Leash Your Potential - How To Be A Successful ‘Do-Nothing’

Ryan Gunther’s mock seminar on how to keep a job and do as little as possible, while getting good pay was certainly thorough with a pile of silly statistics, funny strategies, and satiric corporate anecdotes. He makes it clear that business in Fortune 500 companies is like a group of ferrets, which, incidentally, is exactly what a group of ferrets is called, a ‘business of ferrets’ (no kidding) like bosses, oops, ‘crows’ who are called a ‘murder of crows’.

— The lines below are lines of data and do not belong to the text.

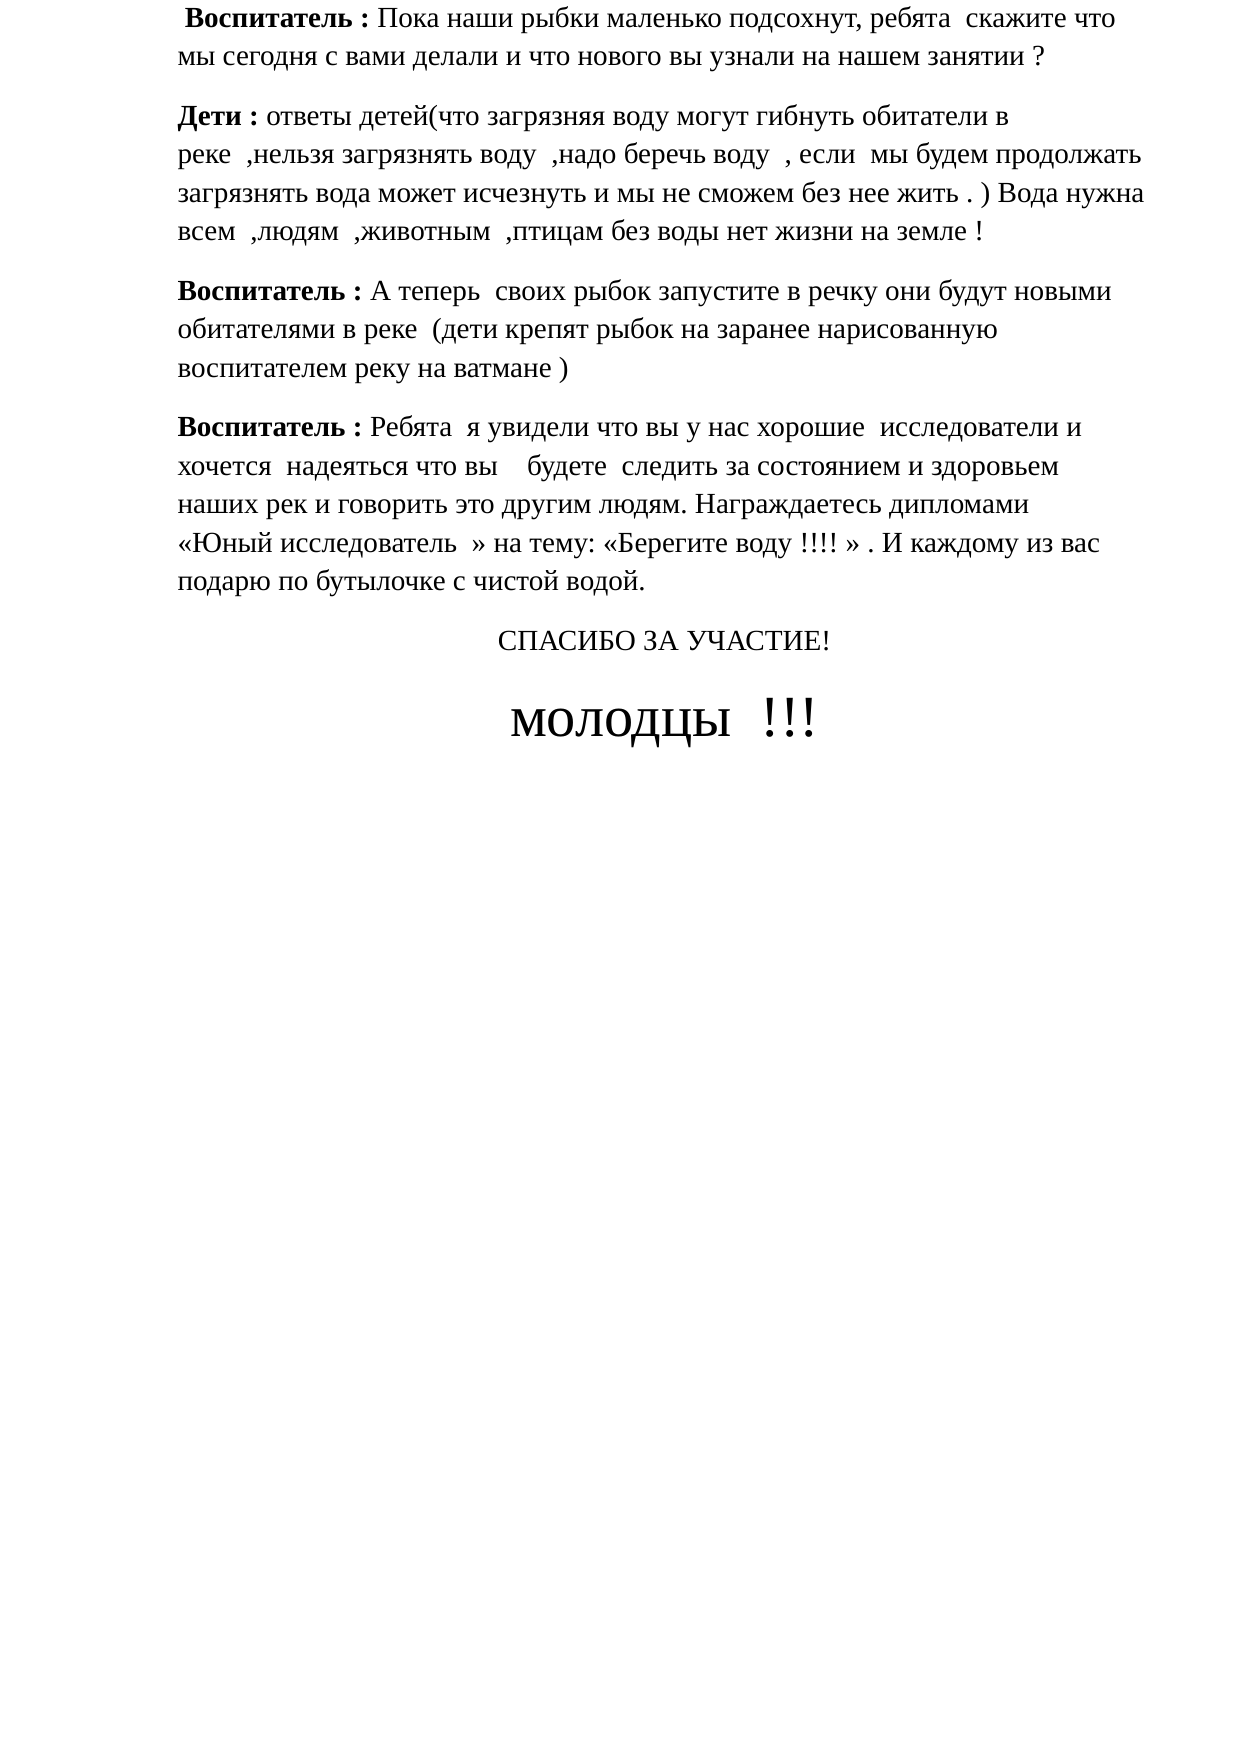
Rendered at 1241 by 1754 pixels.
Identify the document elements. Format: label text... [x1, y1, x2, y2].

text Воспитатель : А теперь своих рыбок запустите в речку они будут новыми обитателями в реке (дети крепят рыбок на заранее нарисованную воспитателем реку на ватмане ) [177, 273, 1152, 383]
text молодцы !!! [177, 682, 1152, 749]
text СПАСИБО ЗА УЧАСТИЕ! [177, 623, 1152, 656]
text Воспитатель : Ребята я увидели что вы у нас хорошие исследователи и хочется надеяться что вы будете следить за состоянием и здоровьем наших рек и говорить это другим людям. Награждаетесь дипломами «Юный исследователь » на тему: «Берегите воду !!!! » . И каждому из вас подарю по бутылочке с чистой водой. [177, 409, 1152, 597]
text Дети : ответы детей(что загрязняя воду могут гибнуть обитатели в реке ,нельзя загрязнять воду ,надо беречь воду , если мы будем продолжать загрязнять вода может исчезнуть и мы не сможем без нее жить . ) Вода нужна всем ,людям ,животным ,птицам без воды нет жизни на земле ! [177, 98, 1152, 247]
text Воспитатель : Пока наши рыбки маленько подсохнут, ребята скажите что мы сегодня с вами делали и что нового вы узнали на нашем занятии ? [177, 0, 1152, 72]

Yes, I did laugh here and there at his advice about how to do effective emails that record your real message ‘can’t finish this project by the deadline’ but bury it in the fifth paragraph so no one bothers to read it, but at least you’ve covered your ass if called to accountant. He has humorous advice about how to infiltrate an office clique, take fake sick days, and sabotage your computer so you don’t have to do anything for hours but play on your phone.

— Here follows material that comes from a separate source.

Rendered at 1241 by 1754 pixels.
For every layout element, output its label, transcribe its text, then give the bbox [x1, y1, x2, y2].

There is definitely some funny material in this show. But ‘show’ it isn’t. It’s more of a ‘tell’ than a ‘show’. If he was trying to poke fun at boring seminars, he verged on the edge of boring us after a while. I began glancing at my watch 25 minutes into the lecture because Gunther stood in his business suit behind his podium and seemed to be reading, in a rather monotone voice, his entire lecture with amusing powerpoint slides. Perhaps he is used to a 15 or 20-minute stand-up comedy routine but for a 60-minute show, the overload of info and the lack of movement and engagement undermined the effectiveness.

Perhaps a take-off on one of the super slick self-help gurus who use all the vocal, emotional ploys to entice you in, would have been funnier since it would have been livelier, and more ironic to have a seminar leader who was all cheery enthusiasm while delivering a message about how to be a do-nothing corporate survivor. The other alternative would be to play some of the characters from the bad boss, the good bad boss, the office prankster etc.  This would have given some variety, pace, and drawn the audience into the corporate environment far more effectively.

One fascinating part was when, near the end, Gunther leaves the stage and a robotic email appears on the screen and makes us think about how far robots can replace us all except, of course, robots don’t know how to do ‘meetings’ or be effectively ineffective, as Gunther points out. So maybe we slackers are safe.

Unfortunately, the delivery didn’t live up to the potential of the material. However, if you’ve worked in any bureaucracy, you’ll smile.